Promises, Promises

There was a lot of anger when Rashon Nelson and Donte Robinson were arrested for, apparently, being black in Starbucks. Some people have claimed that there were other grounds for the arrest but form what I’ve found, and I admit that I hasn’t spent much time digging deeply into this so I could be incorrect, the arrest was for being black in Starbucks. But the reason for the arrest is irrelevant. What matters is the public’s perception of the arrest. That perception has caused a not insignificant amount of heartache for both Starbucks and the City of Philadelphia, which employs the law enforcers who performed the arrest. The City of Philadelphia, not surprisingly, decided to settle the matter with a payoff. However, it got off cheap:

Two black men arrested for sitting at a Philadelphia Starbucks without ordering anything have settled with the city for a symbolic $1 each and a promise from officials to set up a $200,000 program for young entrepreneurs.

Emphasis mine.

Promises from politicians aren’t worth the paper they’re written on. Nelson and Robinson would have been better off taking the $200,000 and setting up the program themselves because I guarantee that the city is going to sweep its promise under the rug as soon as the public forgets about the entire matter.

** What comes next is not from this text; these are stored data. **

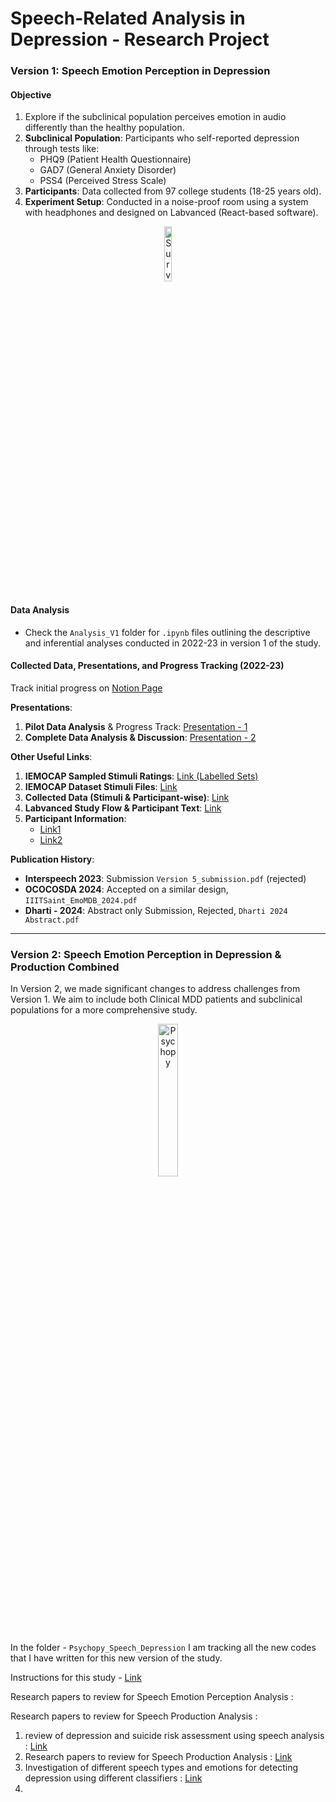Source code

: # Speech-Related Analysis in Depression - Research Project

### Version 1: Speech Emotion Perception in Depression

#### Objective
1. Explore if the subclinical population perceives emotion in audio differently than the healthy population.
2. **Subclinical Population**: Participants who self-reported depression through tests like:
   - PHQ9 (Patient Health Questionnaire)
   - GAD7 (General Anxiety Disorder)
   - PSS4 (Perceived Stress Scale)
3. **Participants**: Data collected from 97 college students (18-25 years old).
4. **Experiment Setup**: Conducted in a noise-proof room using a system with headphones and designed on Labvanced (React-based software).
  
<p align="center">
    <img src="https://github.com/user-attachments/assets/7a9627d2-6c9a-4e50-97a3-6d8ee3b7c97b" alt="Survey Image" style="width: 15%; height: auto;">              
</p>

#### Data Analysis
- Check the `Analysis_V1` folder for `.ipynb` files outlining the descriptive and inferential analyses conducted in 2022-23 in version 1 of the study.

#### Collected Data, Presentations, and Progress Tracking (2022-23)

Track initial progress on [Notion Page](https://www.notion.so/Speech-Emotion-Perception-in-Depression-Study-Outline-and-Flow-e56bfc2b048d419881f60b85ec5dc6d9)

**Presentations**:
1. **Pilot Data Analysis** & Progress Track: [Presentation - 1](https://docs.google.com/presentation/d/14kXd_Xaqa_uGY4h6TkJMQzti7Uke49cHgAhDAkgOP0A/edit#slide=id.p)
2. **Complete Data Analysis & Discussion**: [Presentation - 2](https://docs.google.com/presentation/d/1GjrK5cmMwWNkRExG5SIMr0DqPVIIxpg31Q1eFJJU3_U/edit#slide=id.p)

**Other Useful Links**:
1. **IEMOCAP Sampled Stimuli Ratings**: [Link (Labelled Sets)](https://docs.google.com/spreadsheets/d/1PbeoMR-W1pU6s_psm8yv1StW9wxlD0xhxQNcasRBbT8/edit?usp=sharing)
2. **IEMOCAP Dataset Stimuli Files**: [Link](https://drive.google.com/drive/folders/1kctOEJ8r4CUlr1vRCjQd6C0haFVbpPp_)
3. **Collected Data (Stimuli & Participant-wise)**: [Link](https://docs.google.com/spreadsheets/d/1_4NwibBrKdoR2oH8g5SPzXTxTBRVNg2DRbrac8FP7Pk/edit?gid=0#gid=0)
4. **Labvanced Study Flow & Participant Text**: [Link](https://docs.google.com/document/d/1FKyyKU7vsrQENEVPBZi-B5Y_zc0KgvxZTv76Wvau5-g/edit?tab=t.0)
5. **Participant Information**:
   - [Link1](https://docs.google.com/spreadsheets/d/1hLCXMlE9K6yrb1wY8aJ8tGH2Cg_0zOD1jLObBMBKMUY/edit?gid=0#gid=0)
   - [Link2](https://docs.google.com/spreadsheets/d/1rMPBS6GB-CiHiUUmWfyHyu1q0outvl-7Y3gU7BbkrYc/edit?gid=0#gid=0)

**Publication History**:
- **Interspeech 2023**: Submission `Version 5_submission.pdf` (rejected)
- **OCOCOSDA 2024**: Accepted on a similar design, `IIITSaint_EmoMDB_2024.pdf`
- **Dharti - 2024**: Abstract only Submission, Rejected, `Dharti 2024 Abstract.pdf`

---

### Version 2: Speech Emotion Perception in Depression & Production Combined

In Version 2, we made significant changes to address challenges from Version 1. We aim to include both Clinical MDD patients and subclinical populations for a more comprehensive study.

<p align="center">
    <img src="https://github.com/user-attachments/assets/4d845231-5522-46e7-9067-99c95c0e595f" alt="Psychopy" style="width: 25%; height: auto;">
</p>

In the folder - `Psychopy_Speech_Depression` I am tracking all the new codes that I have written for this new version of the study. 

Instructions for this study - [Link](https://docs.google.com/document/d/1w5UWErsPd9viVSa4ohO3QQxP07mwwRgHAJH7JjilpZs/edit?tab=t.0)

Research papers to review for Speech Emotion Perception Analysis : 


Research papers to review for Speech Production Analysis : 

1. review of depression and suicide risk assessment using speech analysis : [Link](https://www.sciencedirect.com/science/article/pii/S0167639315000369)
2. Research papers to review for Speech Production Analysis : [Link](https://karger.com/dib/article/4/3/99/99875)
3. Investigation of different speech types and emotions for detecting depression using different classifiers : [Link](https://www.sciencedirect.com/science/article/pii/S0167639316303053)
4.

If Nelson and Robinson somehow do manage the make the city go through with its promise, the officials tasked with doling out the money will certainly find a way to disqualify everybody who isn’t politically connected. That’s how government programs work.

Overall, this was good news for Philadelphia and bad news for black people who frequent Starbucks because now neither the city nor its law enforcers have any motivation not to arrest people for being black in Starbucks.